▶ Extrait
Le jour est historique, le chiffre, mythique, la symbolique, forte. Le 23 juin 2011 fera date dans l’histoire de la démocratie sénégalaise. Il marque un refus du saut dans l’inconnu et restaure une certaine idée de la République.
Le 23 juin 2011, c’est le peuple seul qui décide de prendre son destin en main. La classe politique, toutes sensibilités confondues, serait coupable du délit d’usurpation s’il lui venait à l’idée que c’est elle qui a suscité, organisé et encadré ce mouvement parti de nulle part. D’ailleurs, toutes les tentatives de les dupliquer ont été jusqu’ici vouées à l’échec. Nul ne pouvait rééditer le coup, si ce n’est le peuple, lui-même, seul dépositaire du brevet d’invention. Et c’est ce qui en fait le charme : ce caractère non copiable, non transposable propre à la spontanéité. Une spontanéité qui a surpris tout le monde. Services de renseignement et de sécurité, décideurs et politiques, tous ont été pris de court par le phénomène.
Ce 23 juin 2011 où tout a failli basculer, des Sénégalaises et Sénégalais ont dit non au recul de la démocratie. Une démocratie acquise au prix de renoncements, de souffrances, de sacrifices et de privations. 1960, 1968, 1988, 1993, 2000 renvoient, chacune en ce qui la concerne spécifiquement, à une bataille pour une cause, à une conquête de quelque chose. Et c’est jalousement que ces «choses» sont conservées quelque part dans la mémoire collective.

▶ Consigne
Pouvez-vous retranscrire mot pour mot l'intégralité de l'extrait sur le 23 juin 2011 ?

▶ Données fournies
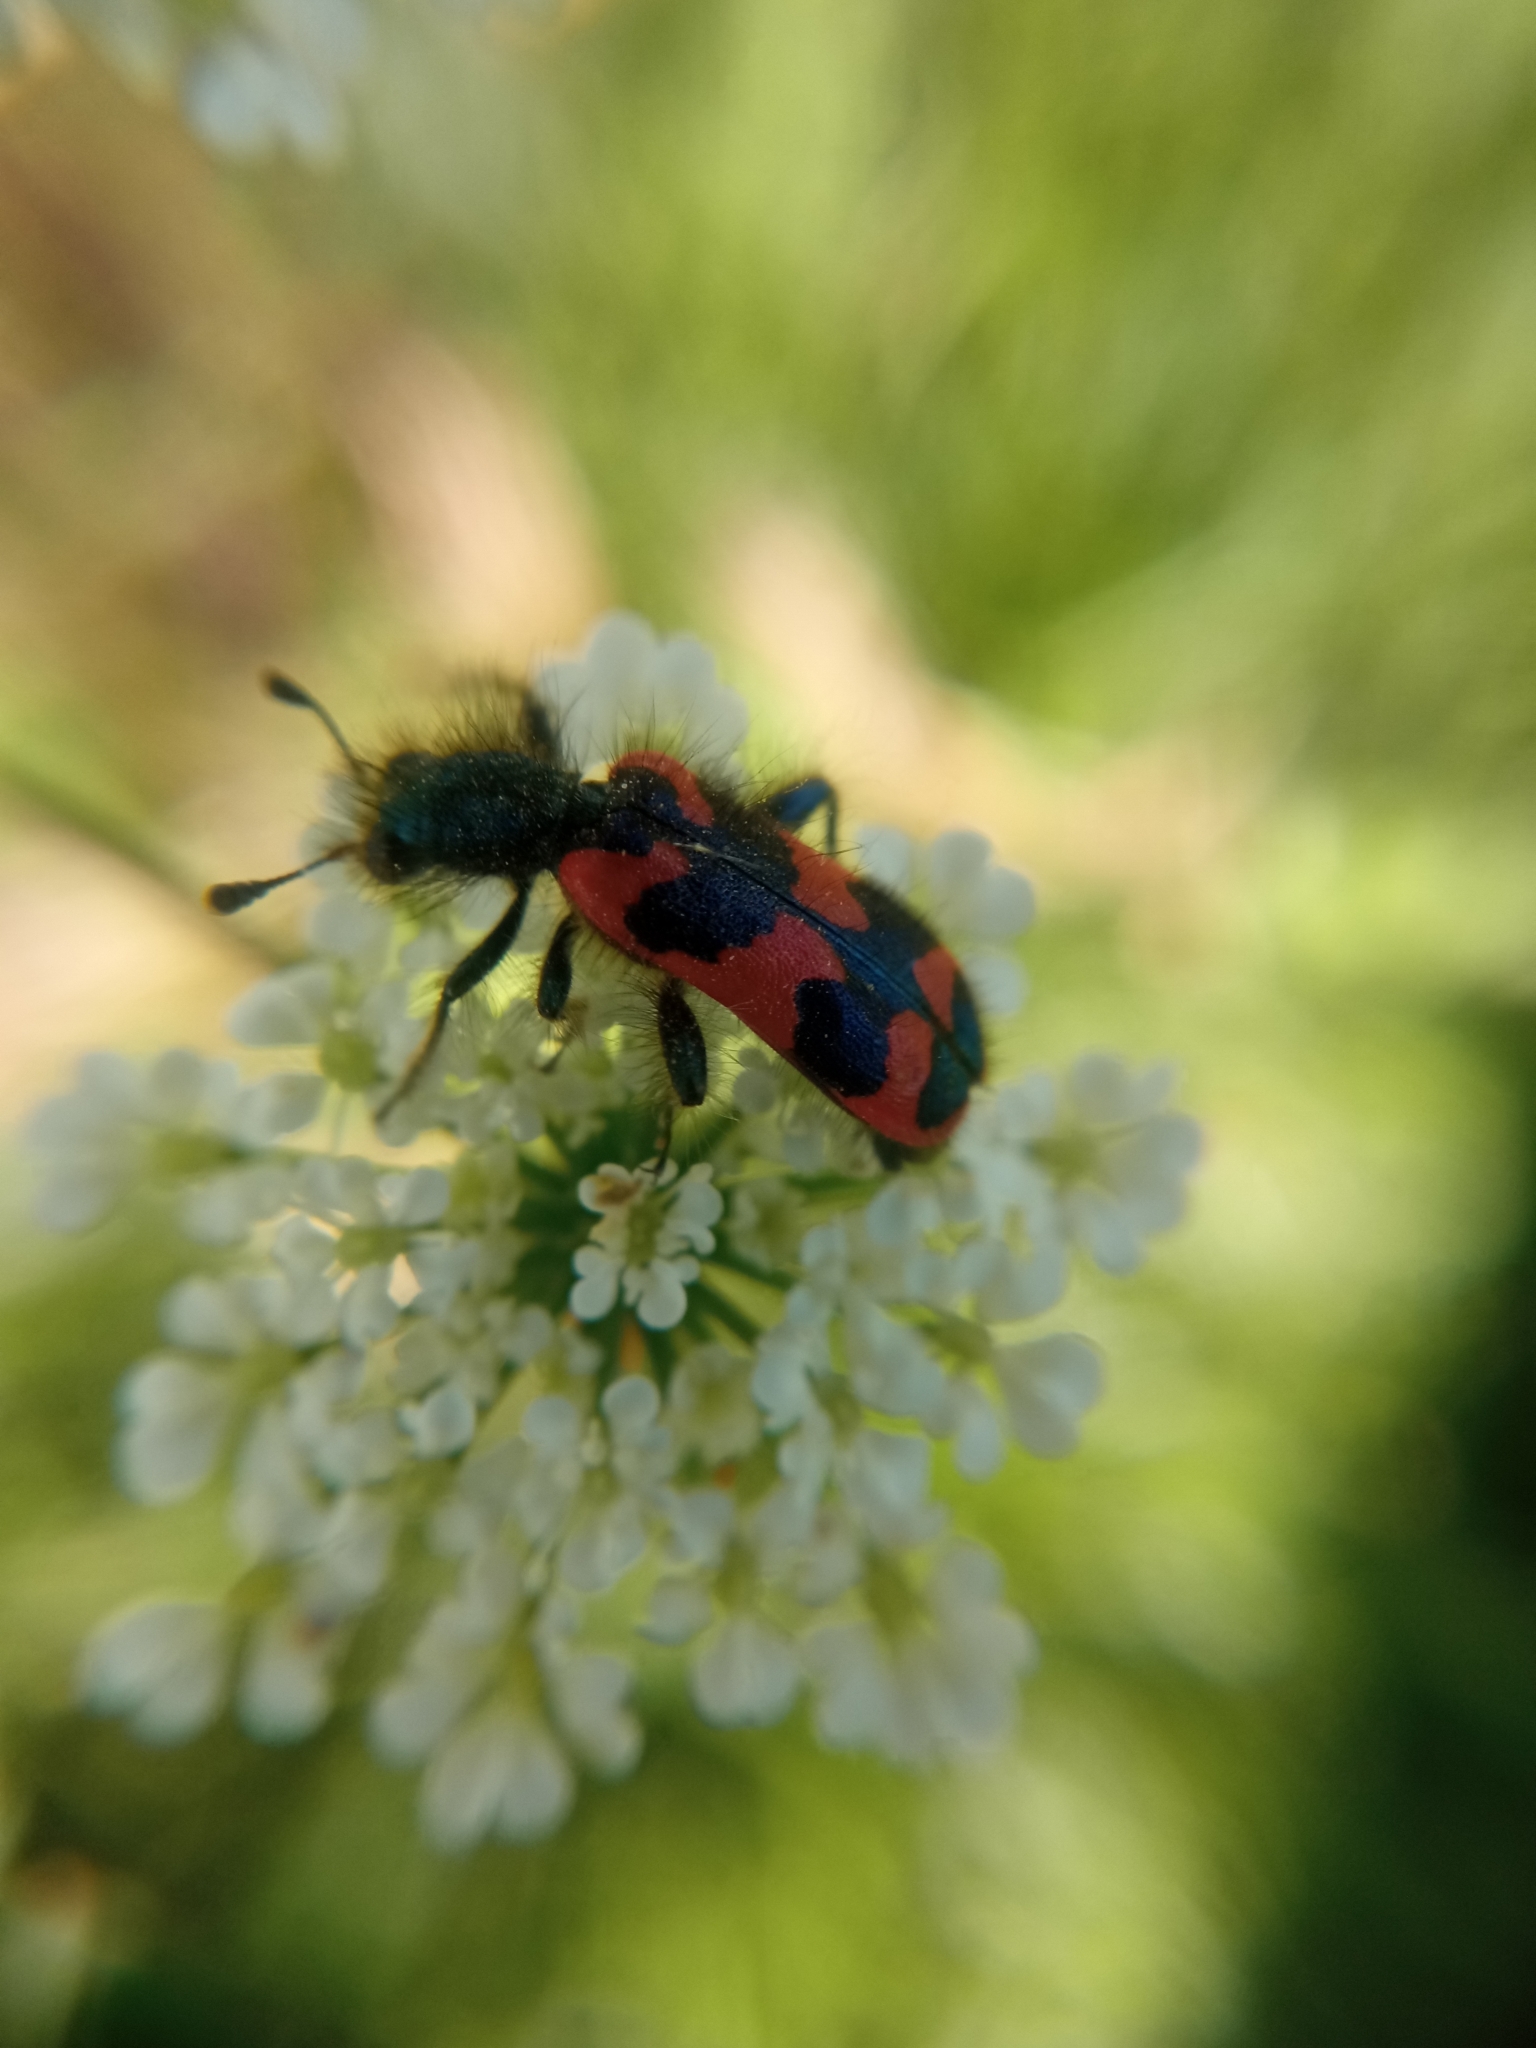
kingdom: Animalia
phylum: Arthropoda
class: Insecta
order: Coleoptera
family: Cleridae
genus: Trichodes
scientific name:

▶ Réponse
Le jour est historique, le chiffre, mythique, la symbolique, forte. Le 23 juin 2011 fera date dans l’histoire de la démocratie sénégalaise. Il marque un refus du saut dans l’inconnu et restaure une certaine idée de la République.
Le 23 juin 2011, c’est le peuple seul qui décide de prendre son destin en main. La classe politique, toutes sensibilités confondues, serait coupable du délit d’usurpation s’il lui venait à l’idée que c’est elle qui a suscité, organisé et encadré ce mouvement parti de nulle part. D’ailleurs, toutes les tentatives de les dupliquer ont été jusqu’ici vouées à l’échec. Nul ne pouvait rééditer le coup, si ce n’est le peuple, lui-même, seul dépositaire du brevet d’invention. Et c’est ce qui en fait le charme : ce caractère non copiable, non transposable propre à la spontanéité. Une spontanéité qui a surpris tout le monde. Services de renseignement et de sécurité, décideurs et politiques, tous ont été pris de court par le phénomène.
Ce 23 juin 2011 où tout a failli basculer, des Sénégalaises et Sénégalais ont dit non au recul de la démocratie. Une démocratie acquise au prix de renoncements, de souffrances, de sacrifices et de privations. 1960, 1968, 1988, 1993, 2000 renvoient, chacune en ce qui la concerne spécifiquement, à une bataille pour une cause, à une conquête de quelque chose. Et c’est jalousement que ces «choses» sont conservées quelque part dans la mémoire collective.